Late to the party but yeah... My GK MB800 sounds nice & punchy as it is (has a similar preamp to the RB series which is why I went to the 800, well that and excess wattage) and takes pedals very well, thanks!

There are plenty of other lightweight cabs available too.


----------



## leftyguitarjoe (Feb 8, 2016)

From NAMM


----------



## Mwoit (Jan 1, 2017)

So has anyone tried this or the 900 one?


----------



## eloann (Jan 1, 2017)

Mwoit said:


> So has anyone tried this or the 900 one?



It's actually one and the same (it sort of "became" 900W along the way).
I've been using it for a while with my Vanderkley cabs (1x12 + 2x10) and it's obviously got the great Darkglass drive tone with the all-in-one convenience factor added.
The clean tone is much glassier agreed than my Genz Benz Streamliner which was quite a surprise. Slappers may enjoy it - I mostly don't need/want such cleanness but the option is there.
It's way louder than I'll ever need to be. Even in 2 ohm mode (with 4 ohm total load) my master volume is staying below 9:00


----------



## HeadofaHessian (Jan 2, 2017)

TASKS AND EXERCISES:
1. In the bass amp thread, which cabs does eloann use with the amp?
2. Go on with the bass amp thread from where it stops by writing the next post.
The listing comes from a different source than the bass amp thread.

EXTRACTED MATERIAL:
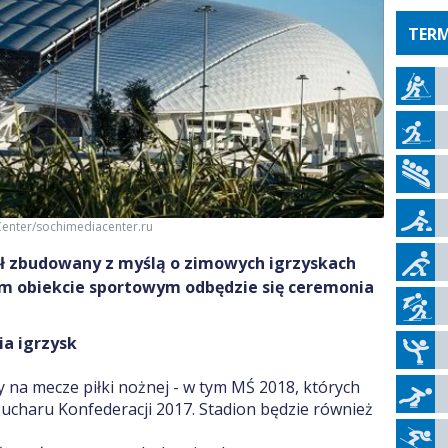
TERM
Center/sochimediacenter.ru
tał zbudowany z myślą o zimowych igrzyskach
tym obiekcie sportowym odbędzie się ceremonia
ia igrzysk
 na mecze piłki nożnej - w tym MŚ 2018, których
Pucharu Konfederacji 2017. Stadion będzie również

--

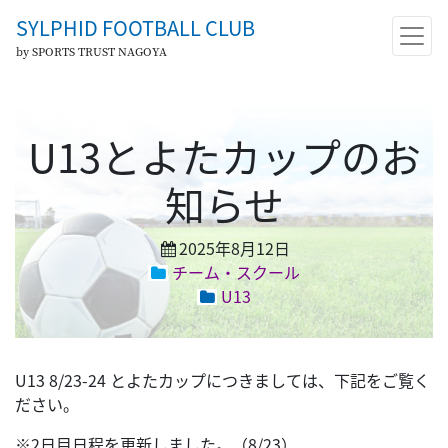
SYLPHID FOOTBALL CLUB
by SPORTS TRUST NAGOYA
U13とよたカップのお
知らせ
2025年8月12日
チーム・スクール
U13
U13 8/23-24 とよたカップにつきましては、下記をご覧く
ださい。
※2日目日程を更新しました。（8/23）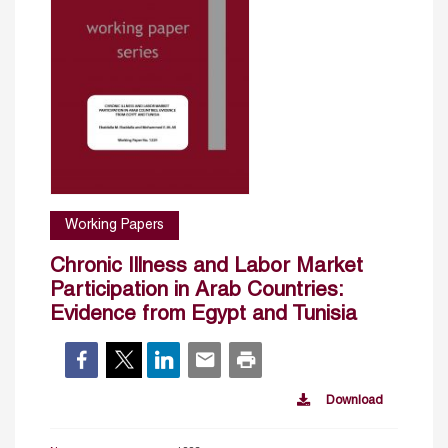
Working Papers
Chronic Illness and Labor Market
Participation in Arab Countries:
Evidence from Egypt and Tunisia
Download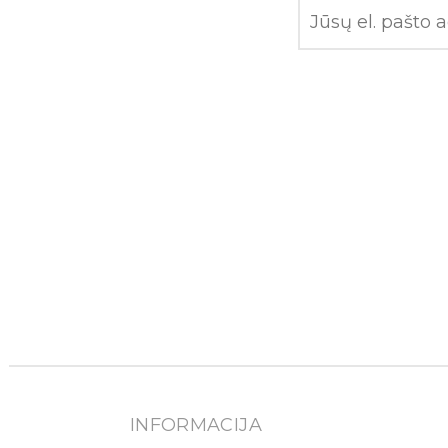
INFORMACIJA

---

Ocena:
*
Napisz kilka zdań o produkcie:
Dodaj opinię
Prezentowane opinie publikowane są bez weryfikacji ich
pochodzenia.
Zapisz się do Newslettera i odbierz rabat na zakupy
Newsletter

ANSWER SET:
1. Vanderkley cabs, a 1x12 and a 2x10.

2.
Ive got one and absolutely love the tones I'm getting out of it! I'm using an Ibanez srff805 and a 1x15 form factor cab, Sounds fantastic. With that said I do wish the included foot switch could switch between the vintage and b3k modes, but I did see in an interview with doug that they are working on another foot switch for it that will include that function!


----------



## olejason (Jan 3, 2017)

I got one on a Black Friday sale for $750 and I think it is a great deal at that price if you need the wattage and will use the microtubes stuff. 

I actually really dig the clean tone with my Warwick bass. I don't find it overly glassy but it is definitely cleaner than my Aguilar heads.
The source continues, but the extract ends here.